Ryan: You need to have a team of good advisors, such as a business attorney, an estate planning specialist — whether it’s your attorney or a good CPA — and a financial planner.
Susan: I’m also seeing more families utilize someone like a wealth advisor to help them get on the same page as far as goals and vision. Most people don’t talk about money — it’s a touchy subject that can be very personal and scary. Through interviews and family meetings, an advisor can help make sure that everyone’s views are heard and decipher what’s best for the business, owner and family. Maybe one son isn’t interested but the other is, for example. Or perhaps there are key management members who are more engaged and interested in taking over the business.
Ryan: I agree. It’s important to have someone who can tie this together. If it isn’t a wealth advisor, it could also be one of your advisors — your attorney or CPA — whom you trust.
Does a Trump presidency change how someone approaches their retirement plan?
Ryan: There are a lot of unknowns. Inflation is something people are talking about as well as rising interest rates, which would make a transition more expensive. Minimum wage is also going up in a number of states, which will definitely have an impact on small businesses — not just for employees, but also when it comes to the cost of supplies. We expect there to be tax reform legislation, but it isn’t clear yet exactly what it will look like under the new administration.

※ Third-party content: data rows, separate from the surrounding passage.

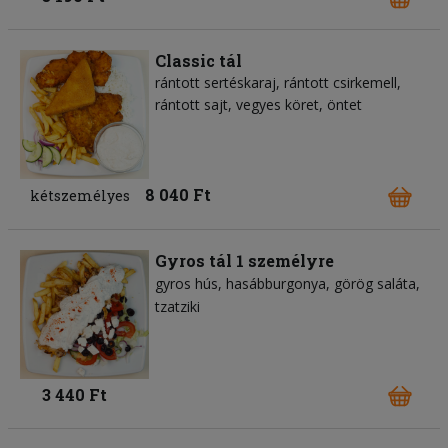
Classic tál
rántott sertéskaraj, rántott csirkemell,
rántott sajt, vegyes köret, öntet
8 040 Ft
kétszemélyes
Gyros tál 1 személyre
gyros hús
hasábburgonya
görög saláta
tzatziki
3 440 Ft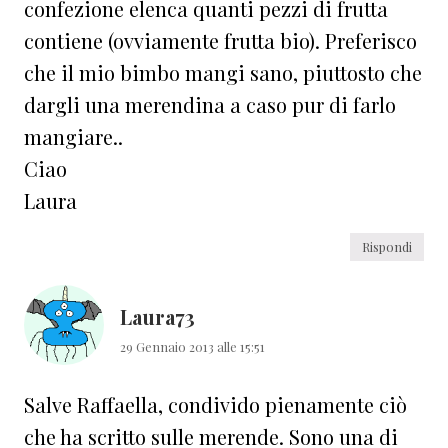
confezione elenca quanti pezzi di frutta
contiene (ovviamente frutta bio). Preferisco
che il mio bimbo mangi sano, piuttosto che
dargli una merendina a caso pur di farlo
mangiare..
Ciao
Laura
Rispondi
Laura73
29 Gennaio 2013 alle 15:51
Salve Raffaella, condivido pienamente ciò
che ha scritto sulle merende. Sono una di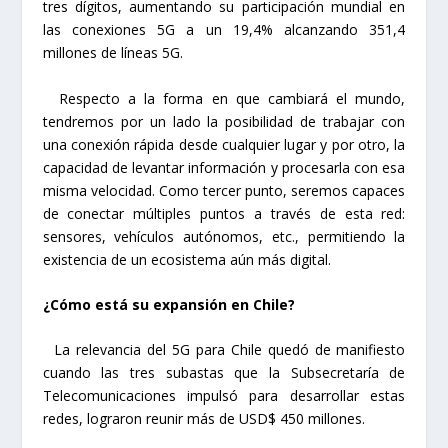
tres dígitos, aumentando su participación mundial en
las conexiones 5G a un 19,4% alcanzando 351,4
millones de líneas 5G.
Respecto a la forma en que cambiará el mundo,
tendremos por un lado la posibilidad de trabajar con
una conexión rápida desde cualquier lugar y por otro, la
capacidad de levantar información y procesarla con esa
misma velocidad. Como tercer punto, seremos capaces
de conectar múltiples puntos a través de esta red:
sensores, vehículos autónomos, etc., permitiendo la
existencia de un ecosistema aún más digital.
¿Cómo está su expansión en Chile?
La relevancia del 5G para Chile quedó de manifiesto
cuando las tres subastas que la Subsecretaría de
Telecomunicaciones impulsó para desarrollar estas
redes, lograron reunir más de USD$ 450 millones.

Susan: Because of the uncertainty, it’s even more important for individuals to reach out to their advisors and have more frequent communication regarding the potential impact to their business. It’s a good idea to put together a roadmap based on today and also have a plan based on potential changes that may come up. You want to be on the forefront of this very fluid situation.
Is there anything practical you can offer that might help small to mid-sized businesses accommodate this fluid situation?
Ryan: Investing in technology — mobile apps or operational technology — is something that makes more and more sense as the cost of paying people continues to go up. Ag sometimes is reluctant to do that, but it’s important. You have to be willing to invest in those tools along the way.
Susan: Using technology to get up-to-date information on governmental changes that may impact your business and retirement planning is important, and apps will definitely lead the way for information delivery. Some apps could also help you grow a loyal customer base and build your business faster, as well as communicate with employees.
Understand where you want to go and plan from there. I’ll often hear clients say they need to do X. When I ask why, they don’t know. Understand what you want, what you need, and if there are any gaps in your plan now (health care or family involvement, for example) or gaps in future plans, then reach out to your team of advisors. Maybe there’s something you want and think might happen, but that equates to a gap in the plan now. Preparation is key, because if you don’t know where to go, any road will take you.